Dartmouth men's basketball coach Terry Dunn resigned after five-plus seasons and a 47-103 record, on the eve of the Big Green's Ivy League opener at Harvard.

Philadelphia U. promoted assistant John DiMeglio to baseball coach. He replaces Mark Jackson, who was hired last month as the coach at West Chester.

A week after the Flyers met the Bruins at Boston's Fenway Park for the NHL Winter Classic, college hockey took its turn last night. Boston University beat rival Boston College, 3-2.

A sellout crowd of 38,472 watched the game.

Earlier in the day, New Hampshire beat Northeastern, 5-3, to break the ice with a women's game.

Akron's Teal Bunbury won the Hermann Trophy as the top college men's soccer player in the country.

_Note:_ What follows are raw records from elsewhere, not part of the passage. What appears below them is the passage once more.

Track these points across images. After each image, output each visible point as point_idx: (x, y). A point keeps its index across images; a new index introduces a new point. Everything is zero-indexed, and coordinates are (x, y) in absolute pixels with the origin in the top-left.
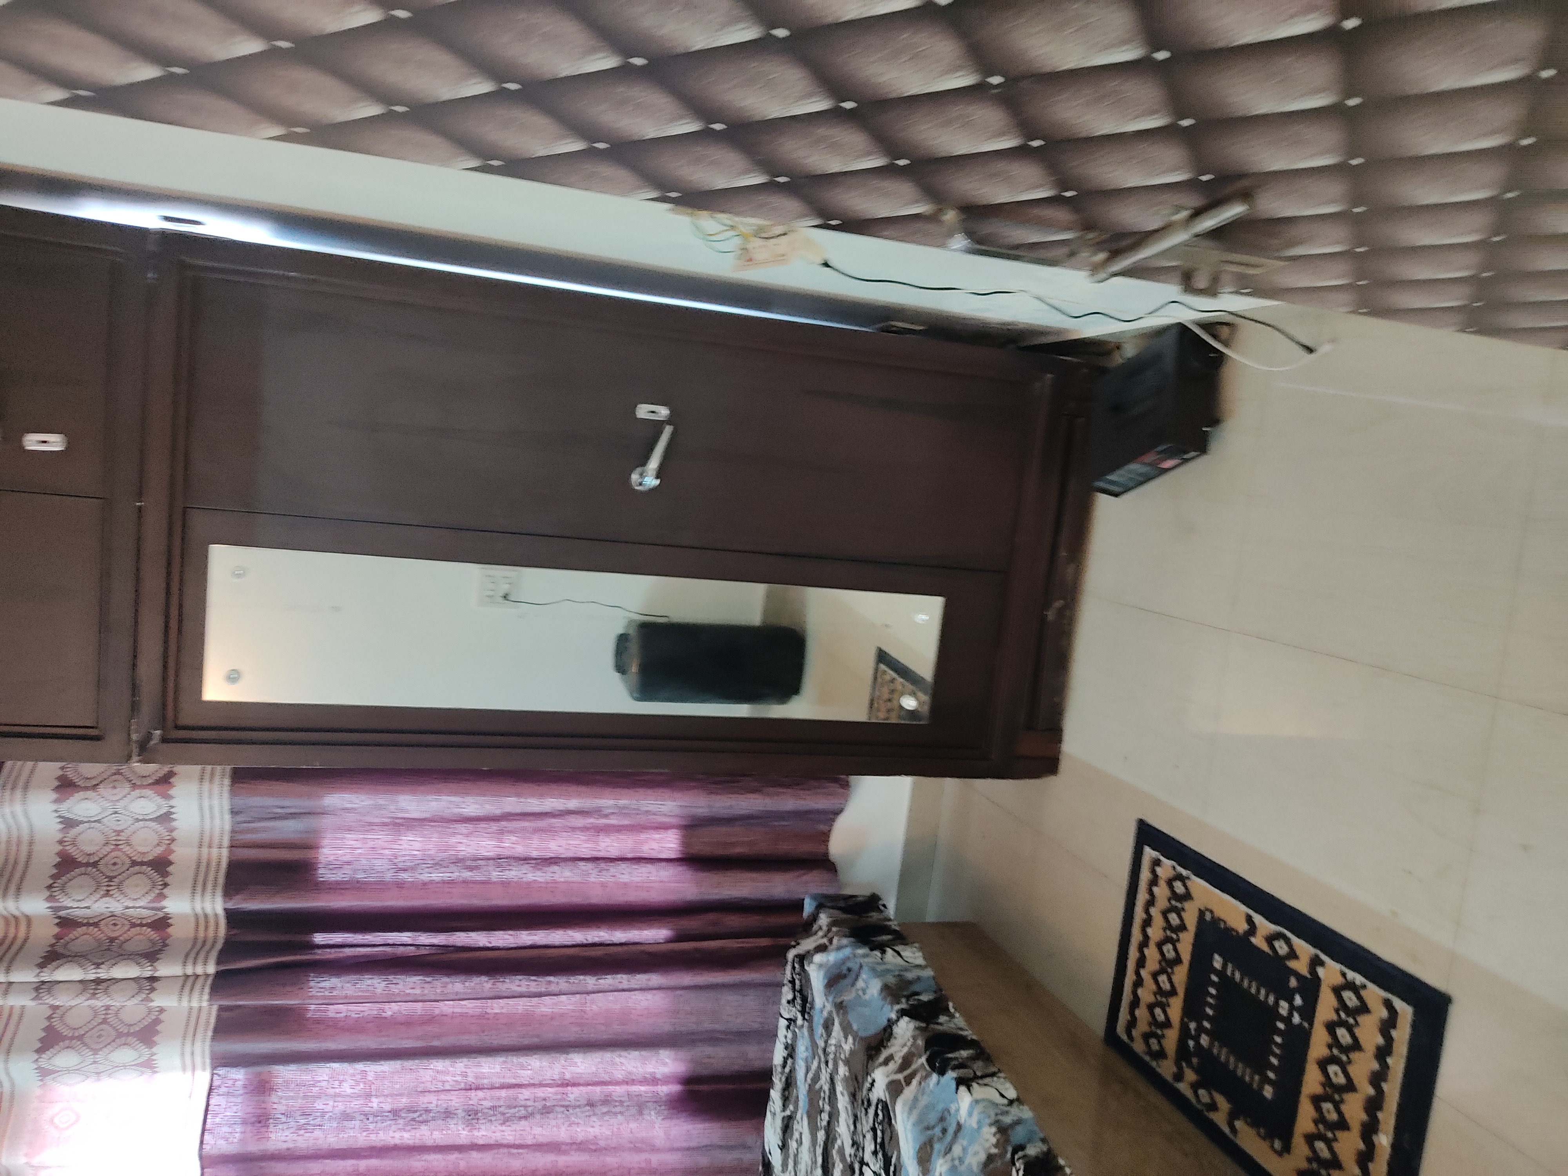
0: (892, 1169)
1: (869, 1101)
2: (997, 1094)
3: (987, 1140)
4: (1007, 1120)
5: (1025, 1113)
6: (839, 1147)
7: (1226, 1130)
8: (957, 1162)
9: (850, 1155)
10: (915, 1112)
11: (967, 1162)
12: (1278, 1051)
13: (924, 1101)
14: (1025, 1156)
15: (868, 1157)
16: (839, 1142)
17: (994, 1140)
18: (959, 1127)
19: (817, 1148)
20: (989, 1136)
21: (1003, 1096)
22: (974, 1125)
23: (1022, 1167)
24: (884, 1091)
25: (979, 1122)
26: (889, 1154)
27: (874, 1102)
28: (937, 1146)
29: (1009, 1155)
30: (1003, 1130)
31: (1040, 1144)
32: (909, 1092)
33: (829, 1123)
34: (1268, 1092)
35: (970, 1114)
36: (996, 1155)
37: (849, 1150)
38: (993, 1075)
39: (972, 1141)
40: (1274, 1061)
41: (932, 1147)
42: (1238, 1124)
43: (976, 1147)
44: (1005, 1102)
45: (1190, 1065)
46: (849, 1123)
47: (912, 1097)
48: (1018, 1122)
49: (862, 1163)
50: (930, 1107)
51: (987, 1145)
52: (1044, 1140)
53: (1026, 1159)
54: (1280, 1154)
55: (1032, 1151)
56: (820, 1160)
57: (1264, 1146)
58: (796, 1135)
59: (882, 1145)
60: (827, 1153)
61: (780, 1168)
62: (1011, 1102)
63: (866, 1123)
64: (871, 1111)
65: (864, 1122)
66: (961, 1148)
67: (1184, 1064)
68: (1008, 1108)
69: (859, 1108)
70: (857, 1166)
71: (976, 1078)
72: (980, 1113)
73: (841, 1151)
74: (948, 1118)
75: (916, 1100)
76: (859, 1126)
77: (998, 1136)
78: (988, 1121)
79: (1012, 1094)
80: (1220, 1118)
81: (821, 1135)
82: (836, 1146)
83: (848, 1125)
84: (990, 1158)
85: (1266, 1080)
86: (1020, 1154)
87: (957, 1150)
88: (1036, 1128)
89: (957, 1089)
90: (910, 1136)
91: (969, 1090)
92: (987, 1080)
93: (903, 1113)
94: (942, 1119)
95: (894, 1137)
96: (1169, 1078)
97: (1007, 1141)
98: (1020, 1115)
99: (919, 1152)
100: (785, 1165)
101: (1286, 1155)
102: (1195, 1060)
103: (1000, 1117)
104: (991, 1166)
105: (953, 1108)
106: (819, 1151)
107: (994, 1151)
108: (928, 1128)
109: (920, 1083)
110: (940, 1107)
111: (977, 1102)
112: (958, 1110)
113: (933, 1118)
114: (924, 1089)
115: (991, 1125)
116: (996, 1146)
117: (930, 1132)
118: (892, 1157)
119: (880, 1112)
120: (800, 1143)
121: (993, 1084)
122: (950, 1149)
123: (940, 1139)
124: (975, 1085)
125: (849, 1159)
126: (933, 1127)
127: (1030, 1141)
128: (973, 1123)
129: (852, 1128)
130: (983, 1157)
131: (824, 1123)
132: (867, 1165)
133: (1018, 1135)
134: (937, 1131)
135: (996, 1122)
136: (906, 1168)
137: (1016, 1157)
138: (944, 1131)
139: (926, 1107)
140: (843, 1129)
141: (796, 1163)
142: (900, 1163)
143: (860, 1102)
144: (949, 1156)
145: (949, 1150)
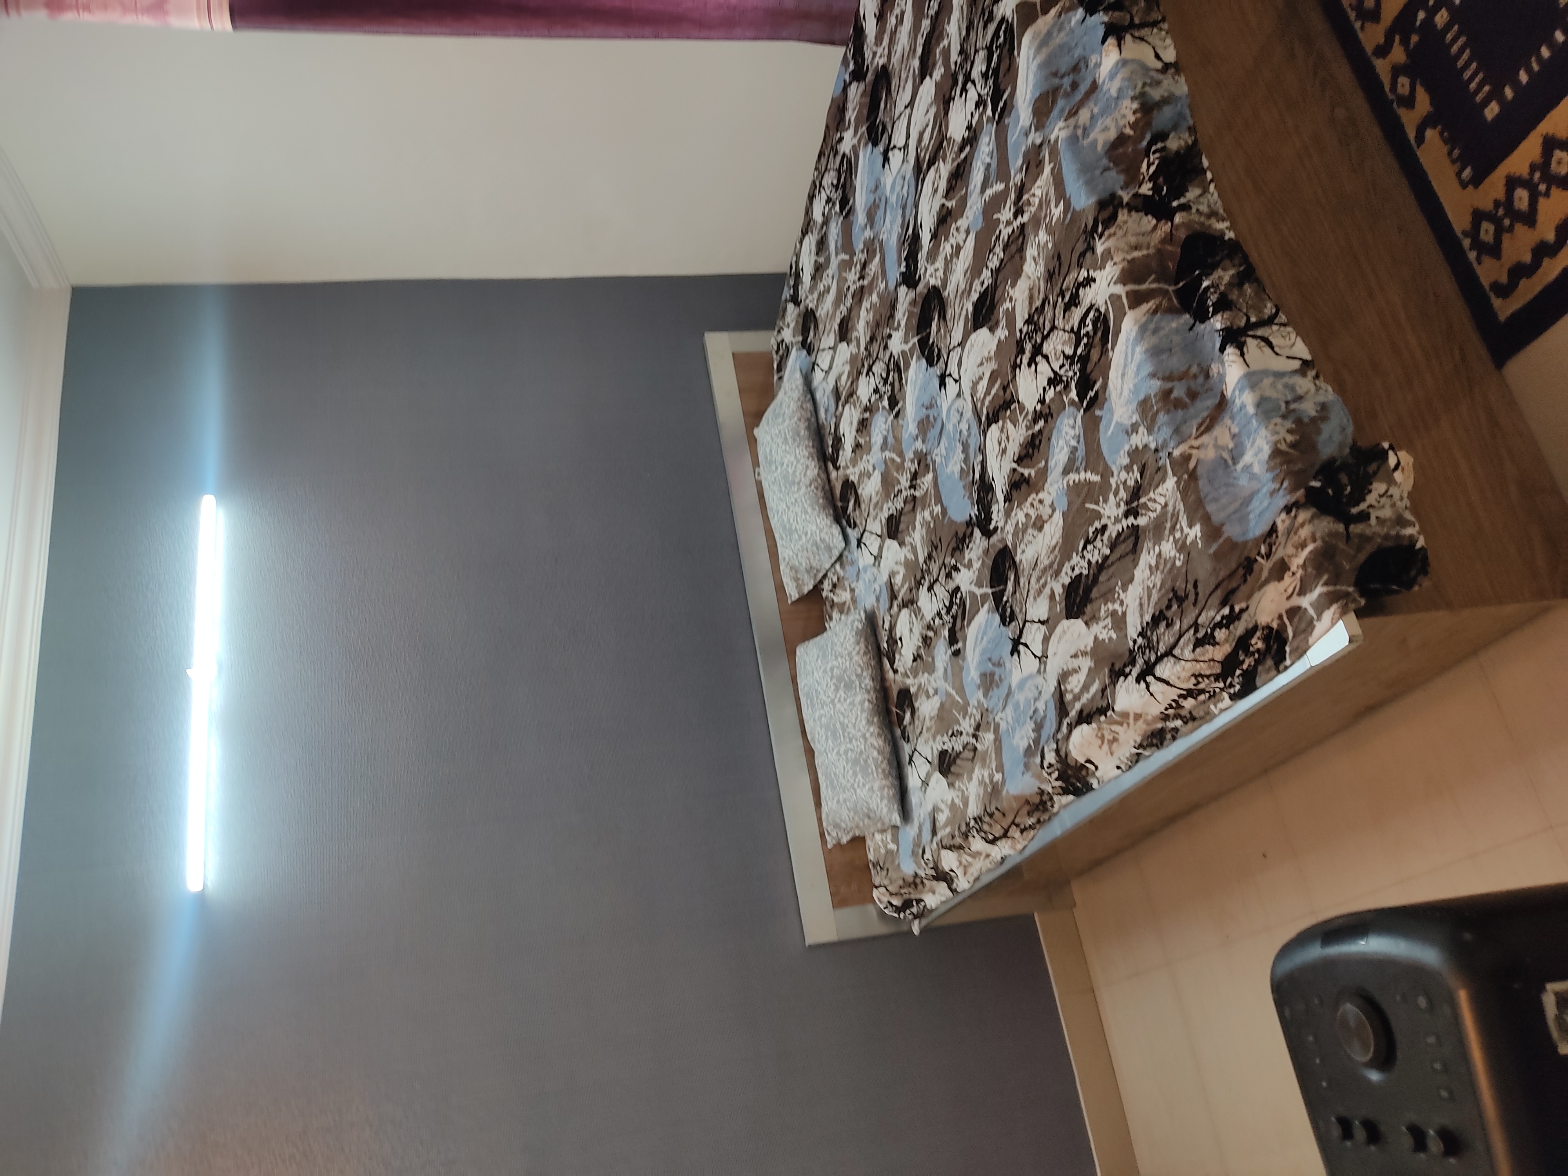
0: (1001, 104)
1: (991, 13)
2: (1153, 54)
3: (1124, 116)
4: (1156, 94)
5: (1180, 87)
6: (944, 47)
7: (1412, 135)
8: (1080, 132)
9: (956, 63)
10: (1045, 51)
11: (1092, 136)
12: (1536, 67)
13: (1059, 39)
14: (1164, 149)
15: (975, 74)
16: (946, 42)
17: (1132, 119)
18: (1094, 87)
19: (919, 37)
20: (1128, 110)
21: (1157, 56)
22: (1114, 92)
23: (1157, 162)
24: (1013, 11)
25: (1120, 90)
26: (1002, 87)
27: (998, 18)
28: (1061, 103)
29: (1145, 143)
30: (1147, 108)
31: (1186, 135)
32: (1044, 23)
33: (937, 13)
34: (1492, 111)
35: (1112, 76)
36: (1129, 137)
37: (954, 56)
38: (1154, 24)
39: (1104, 112)
40: (1523, 77)
41: (1054, 102)
42: (1429, 133)
43: (1108, 121)
44: (1159, 65)
45: (1405, 42)
46: (961, 26)
47: (1045, 31)
48: (1166, 101)
49: (968, 78)
50: (1067, 49)
51: (1122, 122)
52: (1192, 130)
53: (1164, 154)
54: (1464, 185)
55: (1174, 144)
56: (919, 50)
57: (1450, 171)
58: (897, 11)
59: (996, 71)
60: (929, 47)
61: (873, 40)
62: (1167, 66)
63: (983, 38)
64: (992, 28)
65: (980, 35)
66: (1089, 116)
67: (1397, 38)
68: (1160, 77)
69: (978, 16)
70: (961, 79)
71: (1132, 26)
72: (1123, 79)
73: (946, 52)
74: (1083, 70)
75: (1049, 35)
76: (972, 35)
77: (1139, 115)
78: (1131, 93)
79: (1170, 55)
80: (1410, 120)
81: (926, 24)
82: (941, 46)
83: (959, 28)
84: (1121, 139)
85: (1496, 94)
86: (1160, 145)
87: (1084, 115)
88: (1187, 112)
89: (1103, 41)
90: (1031, 77)
91: (1119, 46)
92: (1145, 32)
93: (1029, 48)
94: (1075, 69)
95: (1012, 69)
96: (1369, 49)
97: (1148, 124)
98: (1173, 89)
99: (1036, 102)
100: (879, 40)
101: (1470, 188)
102: (1415, 39)
103: (1147, 89)
104: (1121, 150)
105: (1093, 59)
106: (921, 41)
107: (1128, 131)
108: (1055, 74)
109: (1060, 15)
110: (1077, 53)
111: (1124, 63)
112: (1098, 65)
113: (1065, 64)
114: (1062, 24)
115: (1133, 98)
116: (1132, 126)
117: (1057, 81)
118: (1004, 92)
119: (1002, 33)
120: (900, 20)
121: (1150, 39)
122: (1076, 112)
123: (1067, 95)
124: (1128, 37)
125: (953, 67)
126: (1062, 77)
127: (1175, 127)
128: (1113, 88)
129: (964, 33)
130: (1112, 135)
131: (932, 12)
132: (974, 82)
133: (1163, 117)
134: (1067, 82)
135: (1141, 97)
136: (1018, 110)
137: (1154, 148)
138: (1075, 86)
139: (1061, 47)
140: (954, 28)
141: (892, 42)
142: (1012, 102)
143: (980, 10)
144: (1072, 121)
145: (1073, 113)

The women's trophy went to Stanford's Kelley O'Hara.

Tennessee men's basketball coach Bruce Pearl dismissed forward Tyler Smith from the team, a week after his arrest with three other players on misdemeanor gun and drug charges in Knoxville.

WINTER SPORTS: World silver medalist Patrick Chan has split with coach Don Laws on the eve of the Canadian championships and a month before the Olympics in Vancouver.

Chan will be coached at his nationals and the Vancouver Games by choreographer Lori Nichol and technical adviser Christy Krall, who has worked with Chan since May.

Two-time overall World Cup champion Bode Miller will try to earn a spot in the Olympic giant slalom when he returns to racing today in Adelboden, Switzerland, after a three-week injury break for a swollen ankle.

He already has earned Olympic berths in downhill and super-G.

TENNIS: Andy Roddick won't play on the U.S. Davis Cup team this year, hoping to avoid more knee problems by cutting down on the number of times he changes court surfaces.

Top-ranked Roger Federer of Switzerland was upset by Russian Nikolay Davydenko, 6-4, 6-4, in the semifinals of the Qatar Open in Doha.